The ongoing transgender military ban is also likely unlawful now that the Supreme Court has determined anti-transgender discrimination is a form of sex discrimination. U.S. jurisprudence has established policies and laws enabling sex discrimination should be subject to heightened scrutiny, or a greater assumption they’re unconstitutional.
Jillian Weiss, a New York-based transgender civil rights attorney, said the Trump administration is “doing its best to engage the LGBTQ community in a game of whack-a-mole” after having lost its argument of a more expansive view of the definition of “sex” in the Bostock case.
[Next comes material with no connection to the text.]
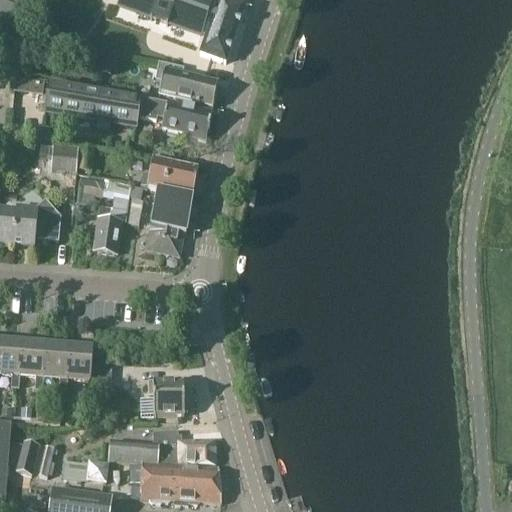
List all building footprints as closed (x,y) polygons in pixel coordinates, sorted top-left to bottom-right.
[(0,0),(0,37),(2,38),(2,39),(3,40),(21,0),(0,0)] [(225,66),(244,11),(219,1),(217,0),(121,0),(121,1),(206,39),(200,57),(225,66)] [(102,59),(100,75),(115,77),(117,61),(102,59)] [(213,112),(218,87),(219,85),(182,77),(183,72),(159,66),(156,82),(162,83),(159,99),(213,112)] [(16,82),(14,94),(26,96),(28,84),(24,83),(16,82)] [(163,132),(202,141),(205,141),(212,115),(168,106),(140,101),(49,87),(44,117),(136,131),(137,120),(155,124),(157,115),(166,117),(163,132)] [(60,134),(44,131),(42,143),(58,145),(60,134)] [(79,149),(76,179),(91,180),(94,150),(79,149)] [(53,150),(51,174),(75,175),(77,151),(53,150)] [(156,193),(156,195),(192,201),(192,200),(198,171),(151,163),(146,191),(156,193)] [(82,184),(80,198),(102,201),(104,187),(82,184)] [(185,238),(192,201),(156,195),(145,255),(179,262),(183,238),(185,238)] [(45,203),(37,210),(36,211),(16,209),(16,214),(0,212),(0,247),(24,250),(24,247),(29,248),(28,250),(33,251),(34,243),(58,245),(61,221),(45,203)] [(93,255),(117,258),(122,226),(125,227),(126,215),(100,211),(93,255)] [(17,379),(20,346),(20,344),(18,344),(18,346),(0,344),(0,377),(12,378),(17,379)] [(41,381),(44,348),(44,346),(42,346),(42,348),(20,346),(17,379),(12,378),(11,391),(18,392),(20,379),(36,380),(41,381)] [(65,383),(67,350),(68,348),(66,348),(66,350),(44,348),(41,381),(36,380),(35,393),(43,394),(44,381),(60,382),(65,383)] [(89,384),(91,352),(90,352),(67,350),(65,383),(60,382),(59,395),(66,396),(67,383),(89,384)] [(91,373),(112,375),(113,364),(92,362),(91,373)] [(90,385),(111,386),(112,376),(91,374),(90,385)] [(183,406),(183,386),(147,387),(148,401),(153,401),(153,404),(140,404),(140,420),(153,420),(184,419),(184,416),(187,415),(186,406),(183,406)] [(1,411),(0,417),(0,419),(11,420),(12,412),(1,411)] [(20,411),(20,421),(30,422),(31,412),(20,411)] [(0,424),(0,437),(10,438),(10,426),(0,424)] [(214,444),(178,446),(177,435),(152,436),(151,449),(159,449),(157,468),(178,469),(178,467),(215,469),(214,444)] [(0,449),(9,450),(9,439),(10,438),(0,437),(0,449)] [(25,445),(17,476),(31,480),(40,449),(25,445)] [(218,471),(178,469),(157,468),(159,449),(151,449),(109,446),(107,467),(131,468),(130,488),(141,488),(140,503),(150,504),(150,508),(160,509),(161,506),(167,507),(170,505),(173,505),(173,509),(187,510),(188,505),(190,508),(197,508),(200,506),(221,507),(218,471)] [(0,460),(8,461),(9,450),(0,449),(0,460)] [(45,450),(38,480),(48,482),(54,452),(45,450)] [(81,485),(83,467),(65,465),(63,483),(81,485)] [(87,484),(105,487),(107,468),(90,466),(87,484)] [(53,493),(50,511),(112,511),(114,500),(53,493)]
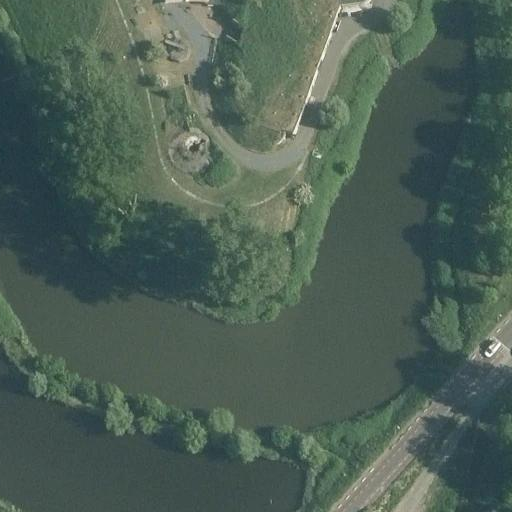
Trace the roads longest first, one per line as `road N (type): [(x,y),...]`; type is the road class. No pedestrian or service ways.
road 1 (track): [(403,453),(291,446),(103,405),(31,360),(0,318)]
road 2 (tertiary): [(352,511),(511,337)]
In addition to limiting the definition of “sex” under the law as it pertains to transgender people in sex-segregated facilities, Weiss said the Trump administration is seeking to expand a religious right to discriminate against any protected category.
“The Supreme Court seems to be going along with regard to the religious right to discriminate, but it is not clear yet what will happen with the attempts to narrowly define “sex,’” Weiss said. “The meaning of the term ‘sex’ has changed greatly over time, and scientists have taken the broader view. Given that, I do not believe that the narrow definition of ‘sex’ is valid in interpreting anti-discrimination laws.”
As a result, it may require a change in the law itself, rather than an interpretation of the law from the Supreme Court, to ensure discrimination against transgender people is prohibited regardless of the administration in power.
Most likely that would be in the form of the passage of the Equality Act. However, in a kind of Catch-22, Trump has signaled he opposes the legislation, so it would require a change in administrations, such as the election of Joe Biden in the fall. But if that happened in November, a Democratic administration would be in power, which would likely enforce the Bostock decision to more broadly contain anti-transgender discrimination.
Nonetheless, if Biden signed the Equality Act into law, it would prevent future administrations from enabling anti-trans discrimination based on a limited view of the Bostock decision.
Davidson pointed out the Equality Act has language providing that “an individual shall not be denied access to a shared facility, including a restroom, a locker room, and a dressing room, that is in accordance with the individual’s gender identity,” which he said is consistent with the outcome of recent court decisions on transgender rights.
“The unfortunate reality is that LGBTQ people experience discrimination every day,” Davidson concluded. “Such discrimination continues to be a serious problem. No one should be at risk of discrimination simply because of who they are, whom they love, or the state in which they reside. Congress needs to pass the Equality Act as soon as possible to ensure that all LGBTQ Americans have the strongest available protections against unequal treatment where we work, live, go to school and interact with others in the public sphere.”
A Justice Department had no comment on the legality of the Trump administration’s implementation of the Bostock decision in response to a request from the Washington Blade.